Mohamed Mughal, author of Resolution 786, spoke before a congregation of Unitarian Universalists in Fallston, Maryland on October 24, 2010.
Mohamed Mughal, author of Resolution 786, spoke before a congregation of Unitarian Universalists in Fallston, Maryland on October 24, 2010. Mughal’s talk, titled The Good Guys vs. the Bad Guys, used scripture and other literary sources to explore notions of who’s “good” and who’s “bad.” At one point, Mughal read text that described a stereotypical “bad guy,” then asked attendees to identify the person being described. Attendees identified Osama bin Laden. Mughal revealed that the text was from George Orwell’s novel, 1984, and that the passages were a description of Emmanuel Goldstein, the Enemy of the People invented by Big Brother. Other readings included passages from Kurt Vonnegut’s Slaughterhouse Five and Martin Luther’s On the Jews and Their Lies. Mughal’s readings from the Quran covered verses regarding: the virgin birth of Jesus; the fall of Adam and Eve from the Garden of Eden; Moses’ appeal to the Pharaoh to release the Children of Israel; and the story of Noah and the Great Flood.

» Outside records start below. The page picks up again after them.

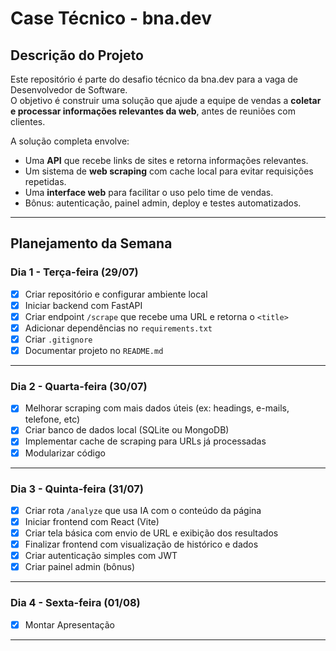# Case Técnico - bna.dev

## Descrição do Projeto

Este repositório é parte do desafio técnico da bna.dev para a vaga de Desenvolvedor de Software.  
O objetivo é construir uma solução que ajude a equipe de vendas a **coletar e processar informações relevantes da web**, antes de reuniões com clientes.

A solução completa envolve:

- Uma **API** que recebe links de sites e retorna informações relevantes.
- Um sistema de **web scraping** com cache local para evitar requisições repetidas.
- Uma **interface web** para facilitar o uso pelo time de vendas.
- Bônus: autenticação, painel admin, deploy e testes automatizados.

---

## Planejamento da Semana

### Dia 1 - Terça-feira (29/07)

- [x] Criar repositório e configurar ambiente local
- [x] Iniciar backend com FastAPI
- [x] Criar endpoint `/scrape` que recebe uma URL e retorna o `<title>`
- [x] Adicionar dependências no `requirements.txt`
- [x] Criar `.gitignore`
- [x] Documentar projeto no `README.md`

---

### Dia 2 - Quarta-feira (30/07)

- [x] Melhorar scraping com mais dados úteis (ex: headings, e-mails, telefone, etc)
- [x] Criar banco de dados local (SQLite ou MongoDB)
- [x] Implementar cache de scraping para URLs já processadas
- [x] Modularizar código

---

### Dia 3 - Quinta-feira (31/07)

- [x] Criar rota `/analyze` que usa IA com o conteúdo da página
- [x] Iniciar frontend com React (Vite)
- [x] Criar tela básica com envio de URL e exibição dos resultados
- [x] Finalizar frontend com visualização de histórico e dados
- [x] Criar autenticação simples com JWT
- [x] Criar painel admin (bônus)

---

### Dia 4 - Sexta-feira (01/08)
- [x] Montar Apresentação


---


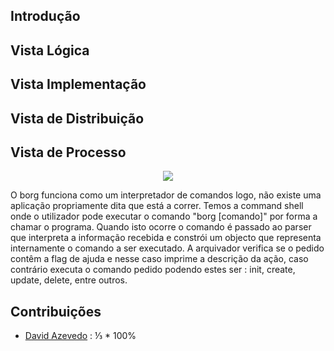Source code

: ## Introdução

## Vista Lógica

## Vista Implementação

## Vista de Distribuição

## Vista de Processo



<p align="center">
<img  src ="resources/Procces_View.png" />
</p>



O borg funciona como um interpretador de comandos logo, não existe uma aplicação propriamente dita que está a correr. Temos a command shell onde o utilizador pode executar o comando "borg [comando]" por forma a chamar o programa. Quando isto ocorre o comando é passado ao parser que interpreta a informação recebida e constrói um objecto que representa internamente o comando a ser executado. A arquivador verifica se o pedido contêm a flag de ajuda e nesse caso imprime a descrição da ação, caso contrário executa o comando pedido podendo estes ser : init, create, update, delete, entre outros.

## Contribuições

* [David Azevedo](https://github.com/PeaceOff) : ⅓ * 100%
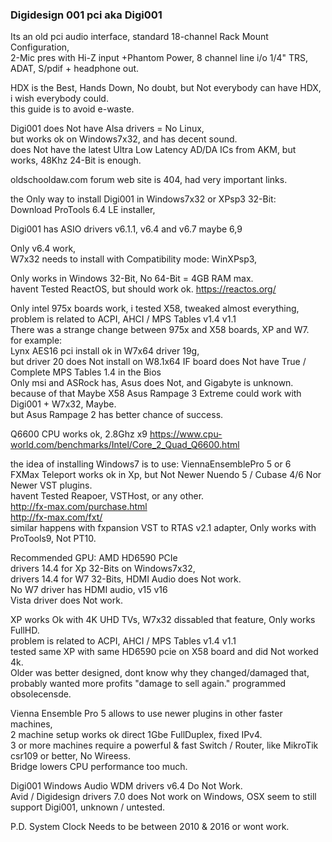 ### Digidesign 001 pci aka Digi001

Its an old pci audio interface, standard 18-channel Rack Mount Configuration, </br>
2-Mic pres with Hi-Z input +Phantom Power, 8 channel line i/o 1/4" TRS, ADAT, S/pdif + headphone out. </p>

HDX is the Best, Hands Down, No doubt, but Not everybody can have HDX, i wish everybody could. </br>
this guide is to avoid e-waste. </p>

Digi001 does Not have Alsa drivers = No Linux, </br>
but works ok on Windows7x32, and has decent sound. </br>
does Not have the latest Ultra Low Latency AD/DA ICs from AKM, but works, 48Khz 24-Bit is enough.</p>

oldschooldaw.com forum web site is 404, had very important links. </p>

the Only way to install Digi001 in Windows7x32 or XPsp3 32-Bit: </br>
Download ProTools 6.4 LE installer, </p>

Digi001 has ASIO drivers v6.1.1, v6.4 and v6.7 maybe 6,9 </p>

Only v6.4 work, </br>
W7x32 needs to install with Compatibility mode: WinXPsp3, </p>

Only works in Windows 32-Bit, No 64-Bit = 4GB RAM max. </br>
havent Tested ReactOS, but should work ok. https://reactos.org/ </p>

Only intel 975x boards work, i tested X58, tweaked almost everything, </br>
problem is related to ACPI, AHCI / MPS Tables v1.4 v1.1 </br>
There was a strange change between 975x and X58 boards, XP and W7. </br>
for example: </br>
Lynx AES16 pci install ok in W7x64 driver 19g, </br>
but driver 20 does Not install on W8.1x64 IF board does Not have True / Complete MPS Tables 1.4 in the Bios </br>
Only msi and ASRock has, Asus does Not, and Gigabyte is unknown. </br>
because of that Maybe X58 Asus Rampage 3 Extreme could work with Digi001 + W7x32, Maybe. </br>
but Asus Rampage 2 has better chance of success. </p>

Q6600 CPU works ok, 2.8Ghz x9 https://www.cpu-world.com/benchmarks/Intel/Core_2_Quad_Q6600.html </p>

the idea of installing Windows7 is to use: ViennaEnsemblePro 5 or 6 </br>
FXMax Teleport works ok in Xp, but Not Newer Nuendo 5 / Cubase 4/6 Nor Newer VST plugins. </br>
havent Tested Reapoer, VSTHost, or any other. </br>
http://fx-max.com/purchase.html </br>
http://fx-max.com/fxt/ </br>
similar happens with fxpansion VST to RTAS v2.1 adapter, Only works with ProTools9, Not PT10. </p>

Recommended GPU: AMD HD6590 PCIe </br>
drivers 14.4 for Xp 32-Bits on Windows7x32, </br>
drivers 14.4 for W7 32-Bits, HDMI Audio does Not work. </br>
No W7 driver has HDMI audio, v15 v16 </br>
Vista driver does Not work. </p>

XP works Ok with 4K UHD TVs, 
W7x32 dissabled that feature, Only works FullHD. </br>
problem is related to ACPI, AHCI / MPS Tables v1.4 v1.1 </br>
tested same XP with same HD6590 pcie on X58 board and did Not worked 4k. </br>
Older was better designed, dont know why they changed/damaged that, </br>
probably wanted more profits "damage to sell again." programmed obsolecensde. </p>

Vienna Ensemble Pro 5 allows to use newer plugins in other faster machines, </br>
2 machine setup works ok direct 1Gbe FullDuplex, fixed IPv4. </br>
3 or more machines require a powerful & fast Switch / Router, like MikroTik csr109 or better, No Wireess. <br>
Bridge lowers CPU performance too much. </p>

Digi001 Windows Audio WDM drivers v6.4 Do Not Work. </br>
Avid / Digidesign drivers 7.0 does Not work on Windows, OSX seem to still support Digi001, unknown / untested. </p>

P.D. System Clock Needs to be between 2010 & 2016 or wont work.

Albert Einstein’s Theory of Special Relativity suggests that there are no privileged frames of reference. Mughal’s discussion extrapolated this concept into a model of moral relativism that suggests that there are no intrinsically good or bad guys and that the designation is largely one of relative perspective. Mughal cited the villain-less writings of Kurt Vonnegut as an example of circumstances without bad guys.
Asked about the talk, attendee Ed Akehurst said, "I knew that Islam shared a lot of traditions and scripture with Christianity and Judaism but I didn't know just how much until I heard Mohamed's talk."